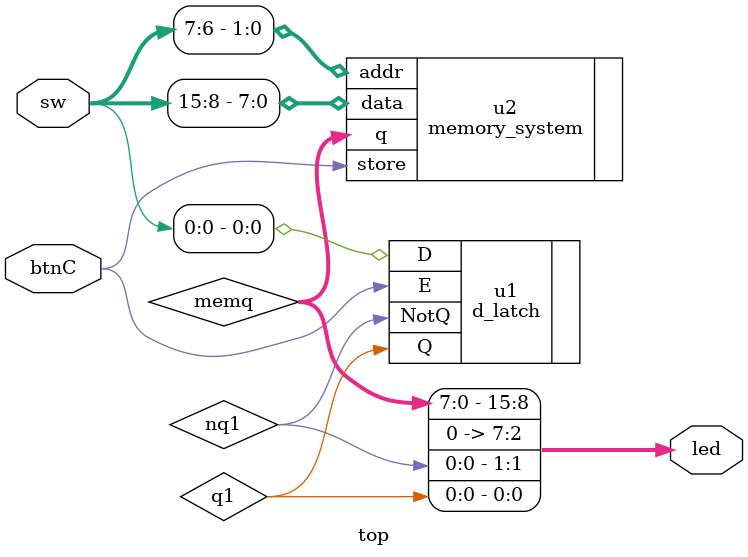
<source format=v>
module top(
    input [15:0] sw,
    input btnC,
    output [15:0] led
);
    wire q1, nq1;
    d_latch u1(.D(sw[0]), .E(btnC), .Q(q1), .NotQ(nq1));

    wire [7:0] memq;
    memory_system u2(.data(sw[15:8]), .store(btnC), .addr(sw[7:6]), .q(memq));

    assign led[0] = q1;
    assign led[1] = nq1;
    assign led[7:2] = 6'b0;
    assign led[15:8] = memq;
endmodule

</source>
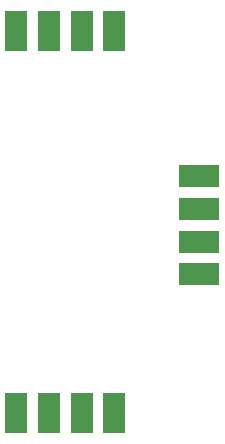
<source format=gbp>
G04 #@! TF.GenerationSoftware,KiCad,Pcbnew,6.0.8-f2edbf62ab~116~ubuntu22.04.1*
G04 #@! TF.CreationDate,2022-10-13T11:50:00+02:00*
G04 #@! TF.ProjectId,Dual USB Controller adapter,4475616c-2055-4534-9220-436f6e74726f,0.3*
G04 #@! TF.SameCoordinates,Original*
G04 #@! TF.FileFunction,Paste,Bot*
G04 #@! TF.FilePolarity,Positive*
%FSLAX46Y46*%
G04 Gerber Fmt 4.6, Leading zero omitted, Abs format (unit mm)*
G04 Created by KiCad (PCBNEW 6.0.8-f2edbf62ab~116~ubuntu22.04.1) date 2022-10-13 11:50:00*
%MOMM*%
%LPD*%
G01*
G04 APERTURE LIST*
%ADD10R,1.846667X3.480000*%
%ADD11R,3.480000X1.846667*%
G04 APERTURE END LIST*
D10*
X181900000Y-64847500D03*
X184670000Y-64847500D03*
X187440000Y-64847500D03*
X190210000Y-64847500D03*
X181900000Y-97155000D03*
X184670000Y-97155000D03*
X187440000Y-97155000D03*
X190210000Y-97155000D03*
D11*
X197407500Y-77125000D03*
X197407500Y-79895000D03*
X197407500Y-82665000D03*
X197407500Y-85435000D03*
M02*

</source>
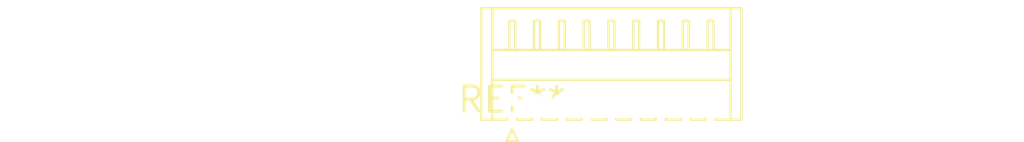
<source format=kicad_pcb>
(kicad_pcb (version 20240108) (generator pcbnew)

  (general
    (thickness 1.6)
  )

  (paper "A4")
  (layers
    (0 "F.Cu" signal)
    (31 "B.Cu" signal)
    (32 "B.Adhes" user "B.Adhesive")
    (33 "F.Adhes" user "F.Adhesive")
    (34 "B.Paste" user)
    (35 "F.Paste" user)
    (36 "B.SilkS" user "B.Silkscreen")
    (37 "F.SilkS" user "F.Silkscreen")
    (38 "B.Mask" user)
    (39 "F.Mask" user)
    (40 "Dwgs.User" user "User.Drawings")
    (41 "Cmts.User" user "User.Comments")
    (42 "Eco1.User" user "User.Eco1")
    (43 "Eco2.User" user "User.Eco2")
    (44 "Edge.Cuts" user)
    (45 "Margin" user)
    (46 "B.CrtYd" user "B.Courtyard")
    (47 "F.CrtYd" user "F.Courtyard")
    (48 "B.Fab" user)
    (49 "F.Fab" user)
    (50 "User.1" user)
    (51 "User.2" user)
    (52 "User.3" user)
    (53 "User.4" user)
    (54 "User.5" user)
    (55 "User.6" user)
    (56 "User.7" user)
    (57 "User.8" user)
    (58 "User.9" user)
  )

  (setup
    (pad_to_mask_clearance 0)
    (pcbplotparams
      (layerselection 0x00010fc_ffffffff)
      (plot_on_all_layers_selection 0x0000000_00000000)
      (disableapertmacros false)
      (usegerberextensions false)
      (usegerberattributes false)
      (usegerberadvancedattributes false)
      (creategerberjobfile false)
      (dashed_line_dash_ratio 12.000000)
      (dashed_line_gap_ratio 3.000000)
      (svgprecision 4)
      (plotframeref false)
      (viasonmask false)
      (mode 1)
      (useauxorigin false)
      (hpglpennumber 1)
      (hpglpenspeed 20)
      (hpglpendiameter 15.000000)
      (dxfpolygonmode false)
      (dxfimperialunits false)
      (dxfusepcbnewfont false)
      (psnegative false)
      (psa4output false)
      (plotreference false)
      (plotvalue false)
      (plotinvisibletext false)
      (sketchpadsonfab false)
      (subtractmaskfromsilk false)
      (outputformat 1)
      (mirror false)
      (drillshape 1)
      (scaleselection 1)
      (outputdirectory "")
    )
  )

  (net 0 "")

  (footprint "Hirose_DF13-09P-1.25DS_1x09_P1.25mm_Horizontal" (layer "F.Cu") (at 0 0))

)

</source>
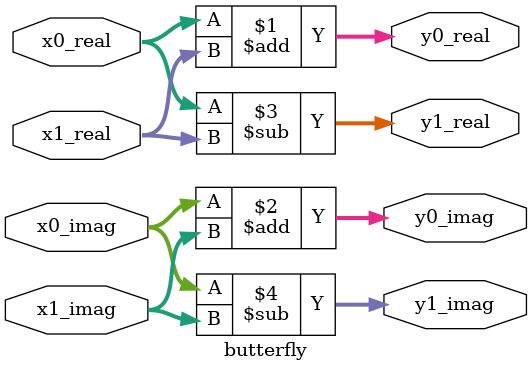
<source format=sv>
module butterfly #(
        parameter WIDTH = 16
    )(
        input  logic signed [WIDTH-1:0] x0_real,
        input  logic signed [WIDTH-1:0] x0_imag,
        input  logic signed [WIDTH-1:0] x1_real,
        input  logic signed [WIDTH-1:0] x1_imag, 
        output logic signed [WIDTH-1:0] y0_real,
        output logic signed [WIDTH-1:0] y0_imag,
        output logic signed [WIDTH-1:0] y1_real,
        output logic signed [WIDTH-1:0] y1_imag
    );
        assign y0_real = x0_real + x1_real;
        assign y0_imag = x0_imag + x1_imag;
        assign y1_real = x0_real - x1_real;
        assign y1_imag = x0_imag - x1_imag;
endmodule

</source>
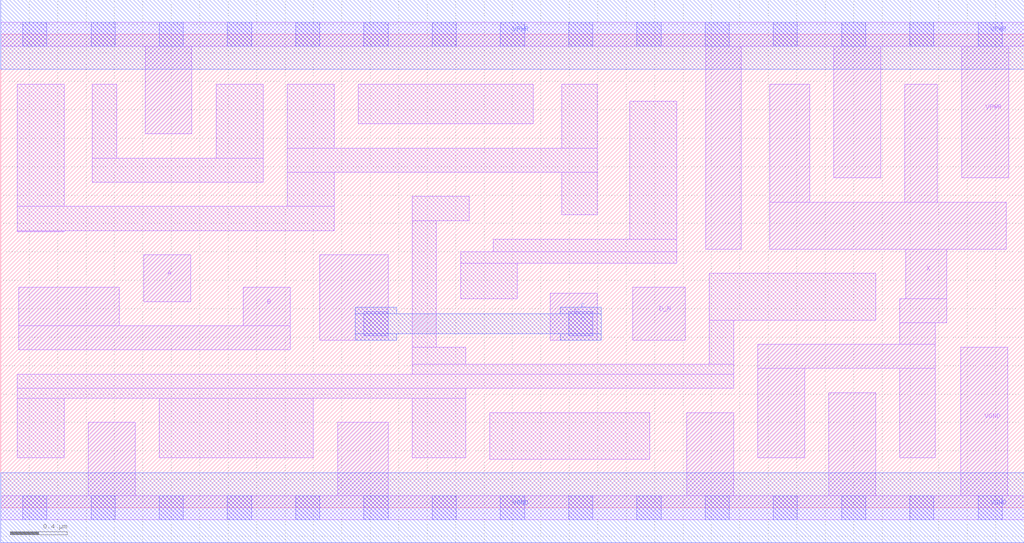
<source format=lef>
# Copyright 2020 The SkyWater PDK Authors
#
# Licensed under the Apache License, Version 2.0 (the "License");
# you may not use this file except in compliance with the License.
# You may obtain a copy of the License at
#
#     https://www.apache.org/licenses/LICENSE-2.0
#
# Unless required by applicable law or agreed to in writing, software
# distributed under the License is distributed on an "AS IS" BASIS,
# WITHOUT WARRANTIES OR CONDITIONS OF ANY KIND, either express or implied.
# See the License for the specific language governing permissions and
# limitations under the License.
#
# SPDX-License-Identifier: Apache-2.0

VERSION 5.7 ;
  NAMESCASESENSITIVE ON ;
  NOWIREEXTENSIONATPIN ON ;
  DIVIDERCHAR "/" ;
  BUSBITCHARS "[]" ;
UNITS
  DATABASE MICRONS 200 ;
END UNITS
MACRO sky130_fd_sc_ms__or4b_4
  CLASS CORE ;
  SOURCE USER ;
  FOREIGN sky130_fd_sc_ms__or4b_4 ;
  ORIGIN  0.000000  0.000000 ;
  SIZE  7.200000 BY  3.330000 ;
  SYMMETRY X Y ;
  SITE unit ;
  PIN A
    ANTENNAGATEAREA  0.471000 ;
    DIRECTION INPUT ;
    USE SIGNAL ;
    PORT
      LAYER li1 ;
        RECT 1.005000 1.450000 1.335000 1.780000 ;
    END
  END A
  PIN B
    ANTENNAGATEAREA  0.471000 ;
    DIRECTION INPUT ;
    USE SIGNAL ;
    PORT
      LAYER li1 ;
        RECT 0.125000 1.110000 2.035000 1.280000 ;
        RECT 0.125000 1.280000 0.835000 1.550000 ;
        RECT 1.705000 1.280000 2.035000 1.550000 ;
    END
  END B
  PIN C
    ANTENNAGATEAREA  0.471000 ;
    DIRECTION INPUT ;
    USE SIGNAL ;
    PORT
      LAYER li1 ;
        RECT 2.245000 1.180000 2.725000 1.780000 ;
        RECT 3.865000 1.180000 4.195000 1.510000 ;
      LAYER mcon ;
        RECT 2.555000 1.210000 2.725000 1.380000 ;
        RECT 3.995000 1.210000 4.165000 1.380000 ;
      LAYER met1 ;
        RECT 2.495000 1.180000 2.785000 1.225000 ;
        RECT 2.495000 1.225000 4.225000 1.365000 ;
        RECT 2.495000 1.365000 2.785000 1.410000 ;
        RECT 3.935000 1.180000 4.225000 1.225000 ;
        RECT 3.935000 1.365000 4.225000 1.410000 ;
    END
  END C
  PIN D_N
    ANTENNAGATEAREA  0.276000 ;
    DIRECTION INPUT ;
    USE SIGNAL ;
    PORT
      LAYER li1 ;
        RECT 4.445000 1.180000 4.815000 1.550000 ;
    END
  END D_N
  PIN X
    ANTENNADIFFAREA  1.111700 ;
    DIRECTION OUTPUT ;
    USE SIGNAL ;
    PORT
      LAYER li1 ;
        RECT 5.325000 0.350000 5.655000 0.980000 ;
        RECT 5.325000 0.980000 6.575000 1.150000 ;
        RECT 5.410000 1.820000 7.075000 2.150000 ;
        RECT 5.410000 2.150000 5.690000 2.980000 ;
        RECT 6.325000 0.350000 6.575000 0.980000 ;
        RECT 6.325000 1.150000 6.575000 1.300000 ;
        RECT 6.325000 1.300000 6.655000 1.470000 ;
        RECT 6.360000 2.150000 6.590000 2.980000 ;
        RECT 6.365000 1.470000 6.655000 1.820000 ;
    END
  END X
  PIN VGND
    DIRECTION INOUT ;
    USE GROUND ;
    PORT
      LAYER li1 ;
        RECT 0.000000 -0.085000 7.200000 0.085000 ;
        RECT 0.615000  0.085000 0.945000 0.600000 ;
        RECT 2.370000  0.085000 2.725000 0.600000 ;
        RECT 4.825000  0.085000 5.155000 0.670000 ;
        RECT 5.825000  0.085000 6.155000 0.810000 ;
        RECT 6.755000  0.085000 7.085000 1.130000 ;
      LAYER mcon ;
        RECT 0.155000 -0.085000 0.325000 0.085000 ;
        RECT 0.635000 -0.085000 0.805000 0.085000 ;
        RECT 1.115000 -0.085000 1.285000 0.085000 ;
        RECT 1.595000 -0.085000 1.765000 0.085000 ;
        RECT 2.075000 -0.085000 2.245000 0.085000 ;
        RECT 2.555000 -0.085000 2.725000 0.085000 ;
        RECT 3.035000 -0.085000 3.205000 0.085000 ;
        RECT 3.515000 -0.085000 3.685000 0.085000 ;
        RECT 3.995000 -0.085000 4.165000 0.085000 ;
        RECT 4.475000 -0.085000 4.645000 0.085000 ;
        RECT 4.955000 -0.085000 5.125000 0.085000 ;
        RECT 5.435000 -0.085000 5.605000 0.085000 ;
        RECT 5.915000 -0.085000 6.085000 0.085000 ;
        RECT 6.395000 -0.085000 6.565000 0.085000 ;
        RECT 6.875000 -0.085000 7.045000 0.085000 ;
      LAYER met1 ;
        RECT 0.000000 -0.245000 7.200000 0.245000 ;
    END
  END VGND
  PIN VPWR
    DIRECTION INOUT ;
    USE POWER ;
    PORT
      LAYER li1 ;
        RECT 0.000000 3.245000 7.200000 3.415000 ;
        RECT 1.015000 2.630000 1.345000 3.245000 ;
        RECT 4.960000 1.820000 5.210000 3.245000 ;
        RECT 5.860000 2.320000 6.190000 3.245000 ;
        RECT 6.760000 2.320000 7.090000 3.245000 ;
      LAYER mcon ;
        RECT 0.155000 3.245000 0.325000 3.415000 ;
        RECT 0.635000 3.245000 0.805000 3.415000 ;
        RECT 1.115000 3.245000 1.285000 3.415000 ;
        RECT 1.595000 3.245000 1.765000 3.415000 ;
        RECT 2.075000 3.245000 2.245000 3.415000 ;
        RECT 2.555000 3.245000 2.725000 3.415000 ;
        RECT 3.035000 3.245000 3.205000 3.415000 ;
        RECT 3.515000 3.245000 3.685000 3.415000 ;
        RECT 3.995000 3.245000 4.165000 3.415000 ;
        RECT 4.475000 3.245000 4.645000 3.415000 ;
        RECT 4.955000 3.245000 5.125000 3.415000 ;
        RECT 5.435000 3.245000 5.605000 3.415000 ;
        RECT 5.915000 3.245000 6.085000 3.415000 ;
        RECT 6.395000 3.245000 6.565000 3.415000 ;
        RECT 6.875000 3.245000 7.045000 3.415000 ;
      LAYER met1 ;
        RECT 0.000000 3.085000 7.200000 3.575000 ;
    END
  END VPWR
  OBS
    LAYER li1 ;
      RECT 0.115000 0.350000 0.445000 0.770000 ;
      RECT 0.115000 0.770000 3.270000 0.840000 ;
      RECT 0.115000 0.840000 5.155000 0.940000 ;
      RECT 0.115000 1.940000 0.445000 1.950000 ;
      RECT 0.115000 1.950000 2.345000 2.120000 ;
      RECT 0.115000 2.120000 0.445000 2.980000 ;
      RECT 0.645000 2.290000 1.845000 2.460000 ;
      RECT 0.645000 2.460000 0.815000 2.980000 ;
      RECT 1.115000 0.350000 2.200000 0.770000 ;
      RECT 1.515000 2.460000 1.845000 2.980000 ;
      RECT 2.015000 2.120000 2.345000 2.360000 ;
      RECT 2.015000 2.360000 4.195000 2.530000 ;
      RECT 2.015000 2.530000 2.345000 2.980000 ;
      RECT 2.515000 2.700000 3.745000 2.980000 ;
      RECT 2.895000 0.350000 3.270000 0.770000 ;
      RECT 2.895000 0.940000 5.155000 1.010000 ;
      RECT 2.895000 1.010000 3.270000 1.130000 ;
      RECT 2.895000 1.130000 3.065000 2.020000 ;
      RECT 2.895000 2.020000 3.295000 2.190000 ;
      RECT 3.235000 1.470000 3.635000 1.720000 ;
      RECT 3.235000 1.720000 4.755000 1.800000 ;
      RECT 3.440000 0.340000 4.565000 0.670000 ;
      RECT 3.465000 1.800000 4.755000 1.890000 ;
      RECT 3.945000 2.060000 4.195000 2.360000 ;
      RECT 3.945000 2.530000 4.195000 2.980000 ;
      RECT 4.425000 1.890000 4.755000 2.860000 ;
      RECT 4.985000 1.010000 5.155000 1.320000 ;
      RECT 4.985000 1.320000 6.155000 1.650000 ;
  END
END sky130_fd_sc_ms__or4b_4

</source>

◆ Prompt: Find the word "LIST" in the entries, then copy out every line that has it.

◆ Exercise solution:
G04 APERTURE LIST*
G04 APERTURE END LIST*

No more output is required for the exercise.